El Papa había dicho en Roma que no dejaría de hablar de los temas que afligen a la sociedad mexicana, y si bien habían acordado los negociadores mexicanos con el staff vaticano qué temas no tocaría directamente –como el caso de los normalistas-, tampoco estaban ciertos de que así sería. No había sido una negociación fácil, y los intentos de los representantes de Peña Nieto por manipular la agenda papal, habían sido infructuosos. La decisión fue colocarle una sombra a Francisco en su peregrinar por México para tener controlado, al máximo posible, quién se le acercaba, con quién hablaba y, de ser posible, de qué hablaba. No lo dejarían solo, literalmente hablando, en ningún lugar posible donde hubiera posibilidades de un encuentro inesperado con personas o grupos que el Gobierno ha querido mantener alejados de él, como los familiares de las víctimas de Ayotzinapa.
El Presidente Peña Nieto, que inyectó en Los Pinos una cultura de control rígido, con pocos espacios para la apertura y un diseño vertical en la toma de decisiones, ordenó enviar un comisionado a cada estado para que no dejaran solo a Francisco. Los Secretarios de Estado estarían ahí para cuidar los intereses del Presidente, no los requerimientos de información que pudiera necesitar el Papa. Ese flanco estaría cubierto. El de las visitas privadas o los encuentros fuera de los eventos públicos, estaba resuelto por el Estado Mayor Presidencial, que con Francisco como con todos los miembros del gabinete y funcionarios de segundo nivel a los cuales se les asigna una escolta de la guardia presidencial, reporta cada paso que toma ante la mirada de sus miembros, el Papa.

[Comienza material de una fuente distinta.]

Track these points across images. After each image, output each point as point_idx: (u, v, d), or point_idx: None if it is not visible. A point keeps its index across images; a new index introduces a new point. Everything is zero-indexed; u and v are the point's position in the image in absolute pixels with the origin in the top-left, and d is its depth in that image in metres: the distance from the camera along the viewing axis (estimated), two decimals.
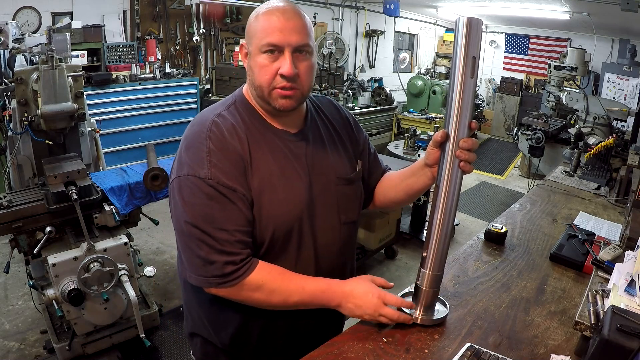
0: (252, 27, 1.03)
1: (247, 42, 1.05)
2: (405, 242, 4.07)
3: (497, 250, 1.62)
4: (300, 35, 1.00)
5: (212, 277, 0.99)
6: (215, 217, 0.98)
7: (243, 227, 1.00)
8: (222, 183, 0.98)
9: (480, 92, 8.90)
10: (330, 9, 7.30)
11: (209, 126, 1.02)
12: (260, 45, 0.99)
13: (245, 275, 0.99)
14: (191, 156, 1.01)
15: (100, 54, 4.59)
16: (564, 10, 6.21)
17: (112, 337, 2.27)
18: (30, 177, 2.40)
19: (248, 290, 1.01)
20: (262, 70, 1.01)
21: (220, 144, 1.00)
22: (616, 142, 2.57)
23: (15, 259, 2.38)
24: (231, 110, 1.07)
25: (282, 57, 0.99)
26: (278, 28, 0.98)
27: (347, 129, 1.25)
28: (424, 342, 1.10)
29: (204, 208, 0.98)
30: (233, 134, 1.02)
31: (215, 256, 0.97)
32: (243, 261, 1.00)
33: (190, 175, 0.98)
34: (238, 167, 1.00)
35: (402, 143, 4.05)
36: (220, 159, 0.99)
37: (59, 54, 2.16)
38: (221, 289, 1.01)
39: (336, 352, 1.04)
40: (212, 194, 0.97)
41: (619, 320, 0.88)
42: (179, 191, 1.01)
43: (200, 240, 0.97)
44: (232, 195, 0.99)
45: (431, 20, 9.40)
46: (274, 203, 1.03)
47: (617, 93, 6.82)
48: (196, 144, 1.01)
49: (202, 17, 5.59)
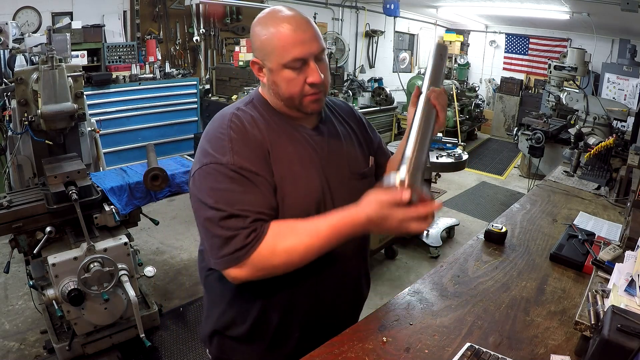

Francisco no debe saberlo, y quizás aún no se percata al estar en la burbuja de seguridad, pero el Estado Mayor Presidencial, además de brindar su seguridad, está atento de todo lo que hace y transmite sus reportes a Los Pinos. No hay nada, fuera de las habitaciones de la Nunciatura, que la guardia presidencial no sepa. Los secretarios-comisionados, son el flanco político cuyos servicios, hasta ahora, no han sido requeridos. El discurso de Francisco ha sido duro, pero el lenguaje ha sido suave.
Pero la forma como lo han blindado, en una democracia, como formalmente es México, es tan indigno como insultante para el invitado. Eso era común en regímenes autoritarios, totalitarios, pero no en sistemas abiertos. ¿Qué tanto sabía el Papa que le colocarían chaperones y lo vigilarían militares? No es posible saberlo, cuando menos todavía. ¿Está consciente el Papa de cómo lo han tratado más allá de las sonrisas y lo cálido del trato? Tampoco. ¿Pudo haber sido pactado con El Vaticano? Difícilmente. ¿Fue pactado con los prelados mexicanos? Sería una traición a su jefe religioso. En todo caso, ahora que regrese Francisco a Roma, hará bien en releer a Paz y a Kafka, que lo ayudarán a entender, a toro pasado, lo que experimentó en este México peñista de luces y sombras.